Wildcat accepted his daughter's gifts with a gracious bow.  Just as Blue Feather thought, the little ceremony gave him time to recover his dignity.  She stepped back among her father's warriors so that he could go on talking with the white chiefs.  Her eyes glowed with pride.  What a great man was her father!
Wildcat folded his arms and tossed his head back.  In a steady voice he said, "I have lived in Florida all my life  I love the land.  My body is made of its sands.  My people have asked for a small piece of ground, enough to plant and hunt upon, far to the south, wild and uninhabited.  This was not granted us.  Must we even go far away, to strange and hostile country, in order to stay alive?"
An Indian prisoner translated this speech into English.  Colonel Worth's eyes met the eyes of another officer in a quick glance.  These were hopeful words!  Wildcat was the most important chief left in the field, and if he surrendered the war was as good as ended!
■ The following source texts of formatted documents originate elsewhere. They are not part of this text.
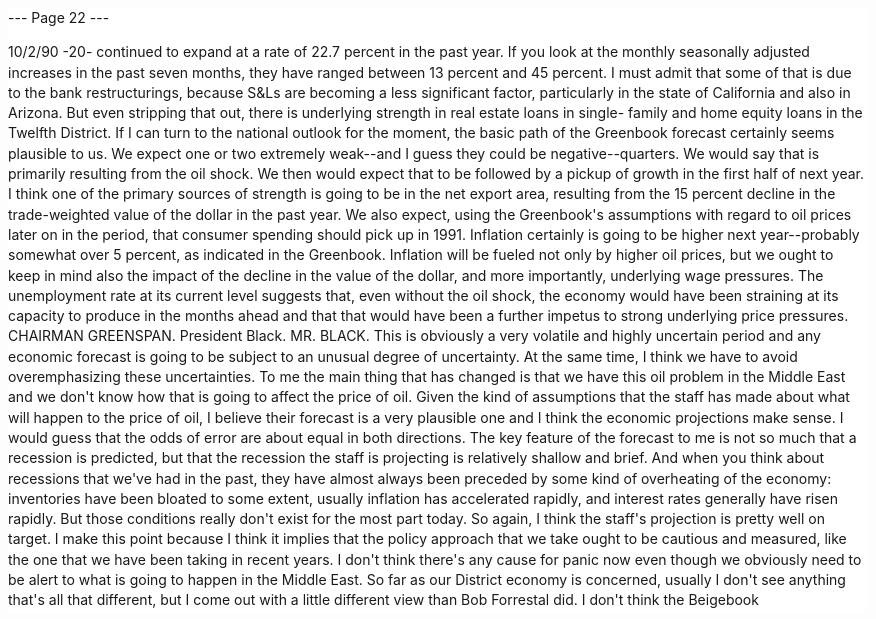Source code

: --- Page 22 ---

10/2/90 -20-
continued to expand at a rate of 22.7 percent in the past year. If
you look at the monthly seasonally adjusted increases in the past
seven months, they have ranged between 13 percent and 45 percent. I
must admit that some of that is due to the bank restructurings,
because S&Ls are becoming a less significant factor, particularly in
the state of California and also in Arizona. But even stripping that
out, there is underlying strength in real estate loans in single-
family and home equity loans in the Twelfth District.
If I can turn to the national outlook for the moment, the
basic path of the Greenbook forecast certainly seems plausible to us.
We expect one or two extremely weak--and I guess they could be
negative--quarters. We would say that is primarily resulting from the
oil shock. We then would expect that to be followed by a pickup of
growth in the first half of next year. I think one of the primary
sources of strength is going to be in the net export area, resulting
from the 15 percent decline in the trade-weighted value of the dollar
in the past year. We also expect, using the Greenbook's assumptions
with regard to oil prices later on in the period, that consumer
spending should pick up in 1991. Inflation certainly is going to be
higher next year--probably somewhat over 5 percent, as indicated in
the Greenbook. Inflation will be fueled not only by higher oil
prices, but we ought to keep in mind also the impact of the decline in
the value of the dollar, and more importantly, underlying wage
pressures. The unemployment rate at its current level suggests that,
even without the oil shock, the economy would have been straining at
its capacity to produce in the months ahead and that that would have
been a further impetus to strong underlying price pressures.
CHAIRMAN GREENSPAN. President Black.
MR. BLACK. This is obviously a very volatile and highly
uncertain period and any economic forecast is going to be subject to
an unusual degree of uncertainty. At the same time, I think we have
to avoid overemphasizing these uncertainties. To me the main thing
that has changed is that we have this oil problem in the Middle East
and we don't know how that is going to affect the price of oil. Given
the kind of assumptions that the staff has made about what will happen
to the price of oil, I believe their forecast is a very plausible one
and I think the economic projections make sense. I would guess that
the odds of error are about equal in both directions. The key feature
of the forecast to me is not so much that a recession is predicted,
but that the recession the staff is projecting is relatively shallow
and brief. And when you think about recessions that we've had in the
past, they have almost always been preceded by some kind of
overheating of the economy: inventories have been bloated to some
extent, usually inflation has accelerated rapidly, and interest rates
generally have risen rapidly. But those conditions really don't exist
for the most part today. So again, I think the staff's projection is
pretty well on target. I make this point because I think it implies
that the policy approach that we take ought to be cautious and
measured, like the one that we have been taking in recent years. I
don't think there's any cause for panic now even though we obviously
need to be alert to what is going to happen in the Middle East.
So far as our District economy is concerned, usually I don't
see anything that's all that different, but I come out with a little
different view than Bob Forrestal did. I don't think the Beigebook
Colonel Worth replied in a tone as stately as Wildcat's own.  "You are a great warrior, a brave man.  But the war you have made has led to much bloodshed and many cruel murders.  It is time now that the Indian felt the strength of the white man.  Like the oak tree, you may bear up for many years against strong winds.  But the time must come when the oak will fall.  This time has arrived.
"Now, you are a great chief.  The Indians throughout the country look to you as their leader.  By your leadership they are governed.  This war must now end, and you are the man to end it."